Before watching tonight's presidential debate — and however much post-event analysis one can stomach — it's worth reading today's New York Times op-ed by Newton Minow.

Minow, a former Federal Communications Commission chairman, will forever be remembered for the speech in which he dubbed television a "vast wasteland" more than 50 years ago.

Yet the octogenarian offered an even more trenchant and important analysis by indicting the current political system's relationship with television, and how the need for astounding piles of cash to fund a tidal wave of nasty advertising twists and distorts the process.

Marty Kaplan, the director of USC’s Norman Lear Center, has spoken at length about the manner in which TV dumbs down politics, and conducted research demonstrating what short shrift incisive political coverage gets within the context (especially) of local news.

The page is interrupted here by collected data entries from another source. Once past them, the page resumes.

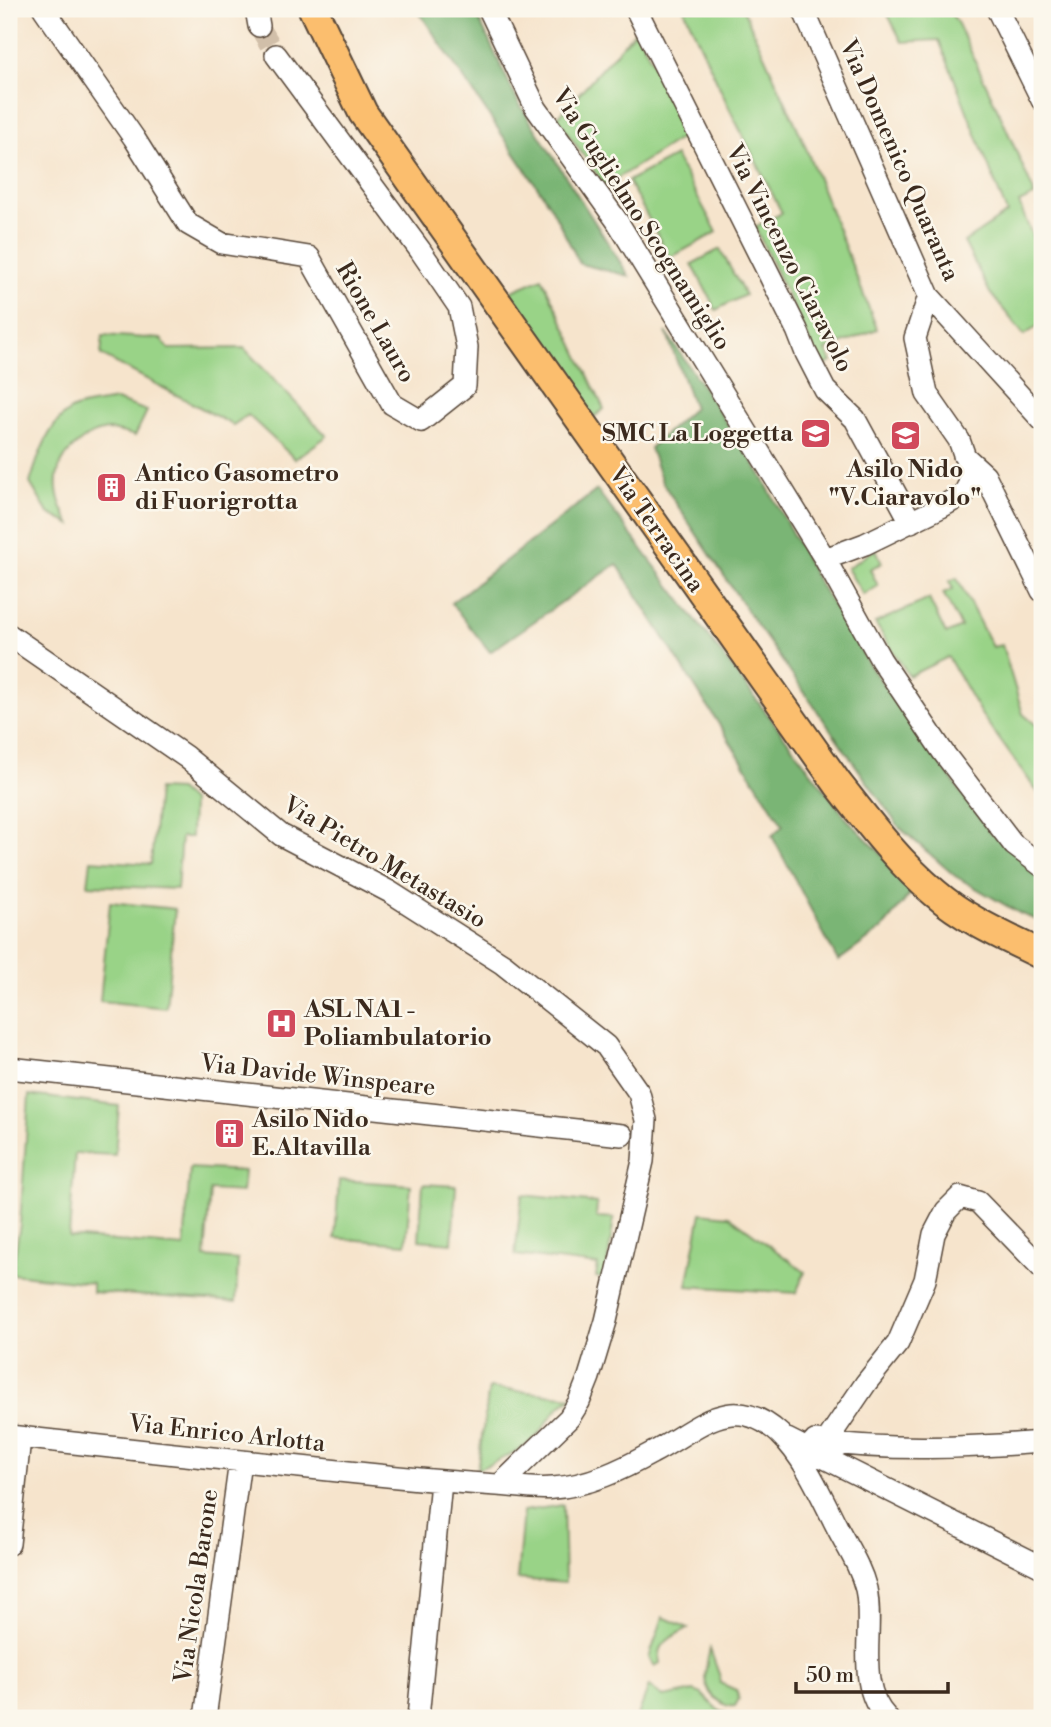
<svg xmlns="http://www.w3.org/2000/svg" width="1051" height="1727" viewBox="0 0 1051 1727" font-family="'Libre Bodoni',serif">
	<rect width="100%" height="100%" fill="#fbf7ec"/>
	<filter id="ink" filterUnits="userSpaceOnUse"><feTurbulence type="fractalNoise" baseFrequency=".0143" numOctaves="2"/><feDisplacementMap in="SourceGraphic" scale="14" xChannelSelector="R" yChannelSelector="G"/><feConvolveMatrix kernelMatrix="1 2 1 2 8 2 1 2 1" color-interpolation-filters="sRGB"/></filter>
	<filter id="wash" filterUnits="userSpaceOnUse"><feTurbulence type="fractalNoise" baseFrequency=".00686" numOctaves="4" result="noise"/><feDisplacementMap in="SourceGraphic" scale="28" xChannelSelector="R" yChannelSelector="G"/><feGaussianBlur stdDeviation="1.57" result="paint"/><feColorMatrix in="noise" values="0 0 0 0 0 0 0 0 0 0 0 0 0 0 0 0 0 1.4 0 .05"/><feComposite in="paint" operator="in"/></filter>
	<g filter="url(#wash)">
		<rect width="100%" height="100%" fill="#f6e4cc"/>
		<path fill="#99d387" stroke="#6a7e52" stroke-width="2" d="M684,9h59l59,129 75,191 -51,21 6,12 -11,4 -66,-139 27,-14 -52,-103z
			M885,9h63l10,15 45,97 30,69 1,6 -15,7 23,57v64l-18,11 -34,-42 -26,-51 43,-29 -68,-173 -37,2z
			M636,30l53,103 -84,53 -48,-68z
			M675,156l42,76 -47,26 -42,-77z
			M720,249l25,46 -29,15 -24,-46z
			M542,278l62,131 -10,8 -84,-125z
			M103,335l58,4 8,10 75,-1 83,88 -32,23 -47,-44 -15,10 -132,-70z
			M116,400l31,11 -12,25c-8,-2 -18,-6 -26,-6 -13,1 -26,8 -34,16 -26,23 -21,52 -4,79l-23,-12 -18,-30c7,-24 19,-62 43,-74 12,-6 30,-6 43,-9z
			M876,549l6,14 -12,6 8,17 -15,9 -16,-27z
			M957,578l35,69 10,-2 21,69 19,16v68l-61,-84 -33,-57 -39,19 -34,-53 54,-24 17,35 15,-7 -18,-34 10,-4 -4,-8z
			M158,789l21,1 13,12 -1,35h-10l-4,52 -89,-4 3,-25 60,4z
			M110,902l65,7 -9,99 -66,-7z
			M29,1095l90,11 -4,49 -40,-2 -6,84 115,10 6,-79 54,3 -2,21 -32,-2 -5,67 33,3 -2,42 -144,-10v-9l-80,-9 8,-50z
			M339,1180l72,5 -5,59 -71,-6z
			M423,1184l33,2 -4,57 -33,-3z
			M522,1195l75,8 -1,14 18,1 -9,61 -9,-2 2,-12 -83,-10z
			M701,1213l28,3 76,56 -9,21 -109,-7z
			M489,1388l85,9c-19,8 -25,26 -38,40 -15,15 -40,24 -59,33z
			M563,1505l2,78 -48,-4 6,-68z
			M663,1617l25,11c-15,9 -31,13 -28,35l-5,3 -6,-8z
			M710,1649l10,28v6l16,7 3,9 -4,7c-7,1 -10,-1 -16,-5 -20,-12 -14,-32 -9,-52z
			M649,1686l15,11 30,-6 8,3 16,16 18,8h-99z"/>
		<path fill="#7ab574" stroke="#5a7049" stroke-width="2" d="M417,9h57l43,91 112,176 -49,-12 -29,-57z
			M666,332l94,141 56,105 54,88 119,165 53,44v47l-21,-8 -66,-38 -56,-49 -147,-209 -90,-136 -12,-34 44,-40z
			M597,490l250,329 68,69 -33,41 -44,32 -66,-125 11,-11 -166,-261 -127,88 -39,-49z"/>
	</g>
	<g filter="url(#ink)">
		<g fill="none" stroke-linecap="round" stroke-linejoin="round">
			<path stroke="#d1bfa9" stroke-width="21" stroke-dasharray="21 10" stroke-linecap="butt" d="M259,26l17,29"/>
			<defs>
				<path id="minor" d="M44,9l90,129 54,86 33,19 88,14 83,147 29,17 44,-35 2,-39 -8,-40 -39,-57 -144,-195
					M256,9l3,17
					M489,9l47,99 81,113 208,338 56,101 62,92 71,93 28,21
					M636,9l161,321 9,23 19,37 30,29 56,103
					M803,9l126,287 113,124
					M997,9l45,91
					M964,456l21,19 57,116
					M825,559l40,-15 76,-37 23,-13 5,-10 1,-13 -11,-31 -32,-46 -12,-56 14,-42
					M9,635l177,122 95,78 109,57 113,72 103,82 33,47 7,27 -3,41 -37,160 -17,56 -10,25 -10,16 -69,67
					M9,1068l613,67
					M9,1436c116,13 233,25 349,37 47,5 93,9 139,12 18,1 38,5 56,3 35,-2 68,-18 99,-35 45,-23 79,-64 128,-19 26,25 42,64 58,95 11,21 22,37 28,60 9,41 -12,95 21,129
					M787,1439l255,128
					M815,1441c76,10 152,7 227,1
					M826,1442l40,-59 32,-40 27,-63 9,-46 12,-23 14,-14 18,5 64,66
					M9,1544l11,-106
					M205,1718l35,-257
					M418,1718l23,-236"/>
				<path id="major" d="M313,9l50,104 475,671c30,38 60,78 97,109 31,27 71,44 107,62"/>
			</defs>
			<use href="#minor" stroke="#574638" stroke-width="24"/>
			<use href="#major" stroke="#574638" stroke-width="32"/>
			<use href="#minor" stroke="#fff" stroke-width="21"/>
			<use href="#major" stroke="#fbbe6e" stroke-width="28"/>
		</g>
	</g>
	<defs>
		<symbol id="school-square" viewBox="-11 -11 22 22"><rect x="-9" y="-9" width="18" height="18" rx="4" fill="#d1495b" stroke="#fbf7ec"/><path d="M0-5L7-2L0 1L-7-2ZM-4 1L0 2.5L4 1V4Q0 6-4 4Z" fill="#fff"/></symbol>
		<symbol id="building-square" viewBox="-11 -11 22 22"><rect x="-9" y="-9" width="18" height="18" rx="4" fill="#d1495b" stroke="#fbf7ec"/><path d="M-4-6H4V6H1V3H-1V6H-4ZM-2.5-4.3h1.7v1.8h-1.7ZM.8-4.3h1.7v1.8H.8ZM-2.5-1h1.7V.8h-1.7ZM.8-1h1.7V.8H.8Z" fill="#fff"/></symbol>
		<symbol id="hospital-square" viewBox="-11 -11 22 22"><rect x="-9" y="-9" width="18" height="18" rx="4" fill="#d1495b" stroke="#fbf7ec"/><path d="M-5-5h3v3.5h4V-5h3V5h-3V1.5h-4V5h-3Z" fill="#fff"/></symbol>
	</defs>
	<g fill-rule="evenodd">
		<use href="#school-square" x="798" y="416" width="35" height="35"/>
		<use href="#school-square" x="888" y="418" width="35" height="35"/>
		<use href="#building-square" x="94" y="470" width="35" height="35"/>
		<use href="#hospital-square" x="264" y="1006" width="35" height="35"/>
		<use href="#building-square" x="212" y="1116" width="35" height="35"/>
	</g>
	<g text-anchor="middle" stroke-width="5" stroke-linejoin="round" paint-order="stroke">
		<g font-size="24" fill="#3b2a1e" stroke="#fbf7ec">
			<text transform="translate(900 160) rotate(66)" y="8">Via Domenico Quaranta</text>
			<text transform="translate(642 219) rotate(57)" y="8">Via Guglielmo Scognamiglio</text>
			<text transform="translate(790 258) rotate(63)" y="8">Via Vincenzo Ciaravolo</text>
			<text transform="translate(376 322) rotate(60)" y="8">Rione Lauro</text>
			<text transform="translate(657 529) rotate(55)" y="8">Via Terracina</text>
			<text transform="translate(385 862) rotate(31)" y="8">Via Pietro Metastasio</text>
			<text transform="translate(318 1075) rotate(6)" y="8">Via Davide Winspeare</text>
			<text transform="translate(227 1433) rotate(6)" y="8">Via Enrico Arlotta</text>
			<text transform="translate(196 1586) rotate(-82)" y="8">Via Nicola Barone</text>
		</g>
		<g font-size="24" font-weight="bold" fill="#3b2a1e" stroke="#fbf7ec" text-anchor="start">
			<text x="793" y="441" text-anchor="end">SMC La Loggetta</text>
			<text x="905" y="477" text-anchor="middle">Asilo Nido<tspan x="905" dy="28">"V.Ciaravolo"</tspan></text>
			<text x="135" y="481">Antico Gasometro<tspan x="135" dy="28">di Fuorigrotta</tspan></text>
			<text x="304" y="1017">ASL NA1 -<tspan x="304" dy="28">Poliambulatorio</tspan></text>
			<text x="252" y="1127">Asilo Nido<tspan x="252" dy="28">E.Altavilla</tspan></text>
		</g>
	</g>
	<rect width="1051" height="1727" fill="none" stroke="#fbf7ec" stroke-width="35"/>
	<path d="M796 1682v10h152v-10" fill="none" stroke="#3b2a1e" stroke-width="3.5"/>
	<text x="806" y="1682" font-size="21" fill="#3b2a1e" stroke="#fbf7ec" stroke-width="5" paint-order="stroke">50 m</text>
</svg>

Nevertheless, it's worth quoting this passage from Minow's latest piece:

The debates are an institution now, and among the most watched
television events in America. They are one place in the modern campaign —
perhaps the only place — where the voter is treated with respect. They
are the one time when the major candidates appear together side by side
under conditions they do not control. They are a relief from the nasty
commercials that dominate the campaign, fed by donations that are
effectively unlimited and anonymous. Broadcasters provide the television
time for the debates, without commercials, as a rare public service.

Of course, it didn't have to be this way, but gvien the recent tide of events, nothing is apt to change that. Perhaps that's why there's a naivete in Minow's last bit of advice: "Let me suggest that after you watch the debate on Wednesday night, you
turn off your television set and do your best to avoid the spin that
will follow. Talk about what you saw and heard with your family, your
friends, your neighbors, your co-workers. You are smarter than the
spinners. It’s your decision that matters on Nov. 6, not theirs."

It's a nice idea. But given the current structure of these events — which CNN, apparently concerned "The Daily Show" doesn't have enough material with which to ridicule the channel, has given the idiotic title "Debate Night in America" — that would sort of be like leaving the football game at halftime.

Cue the analysts, and pass the popcorn.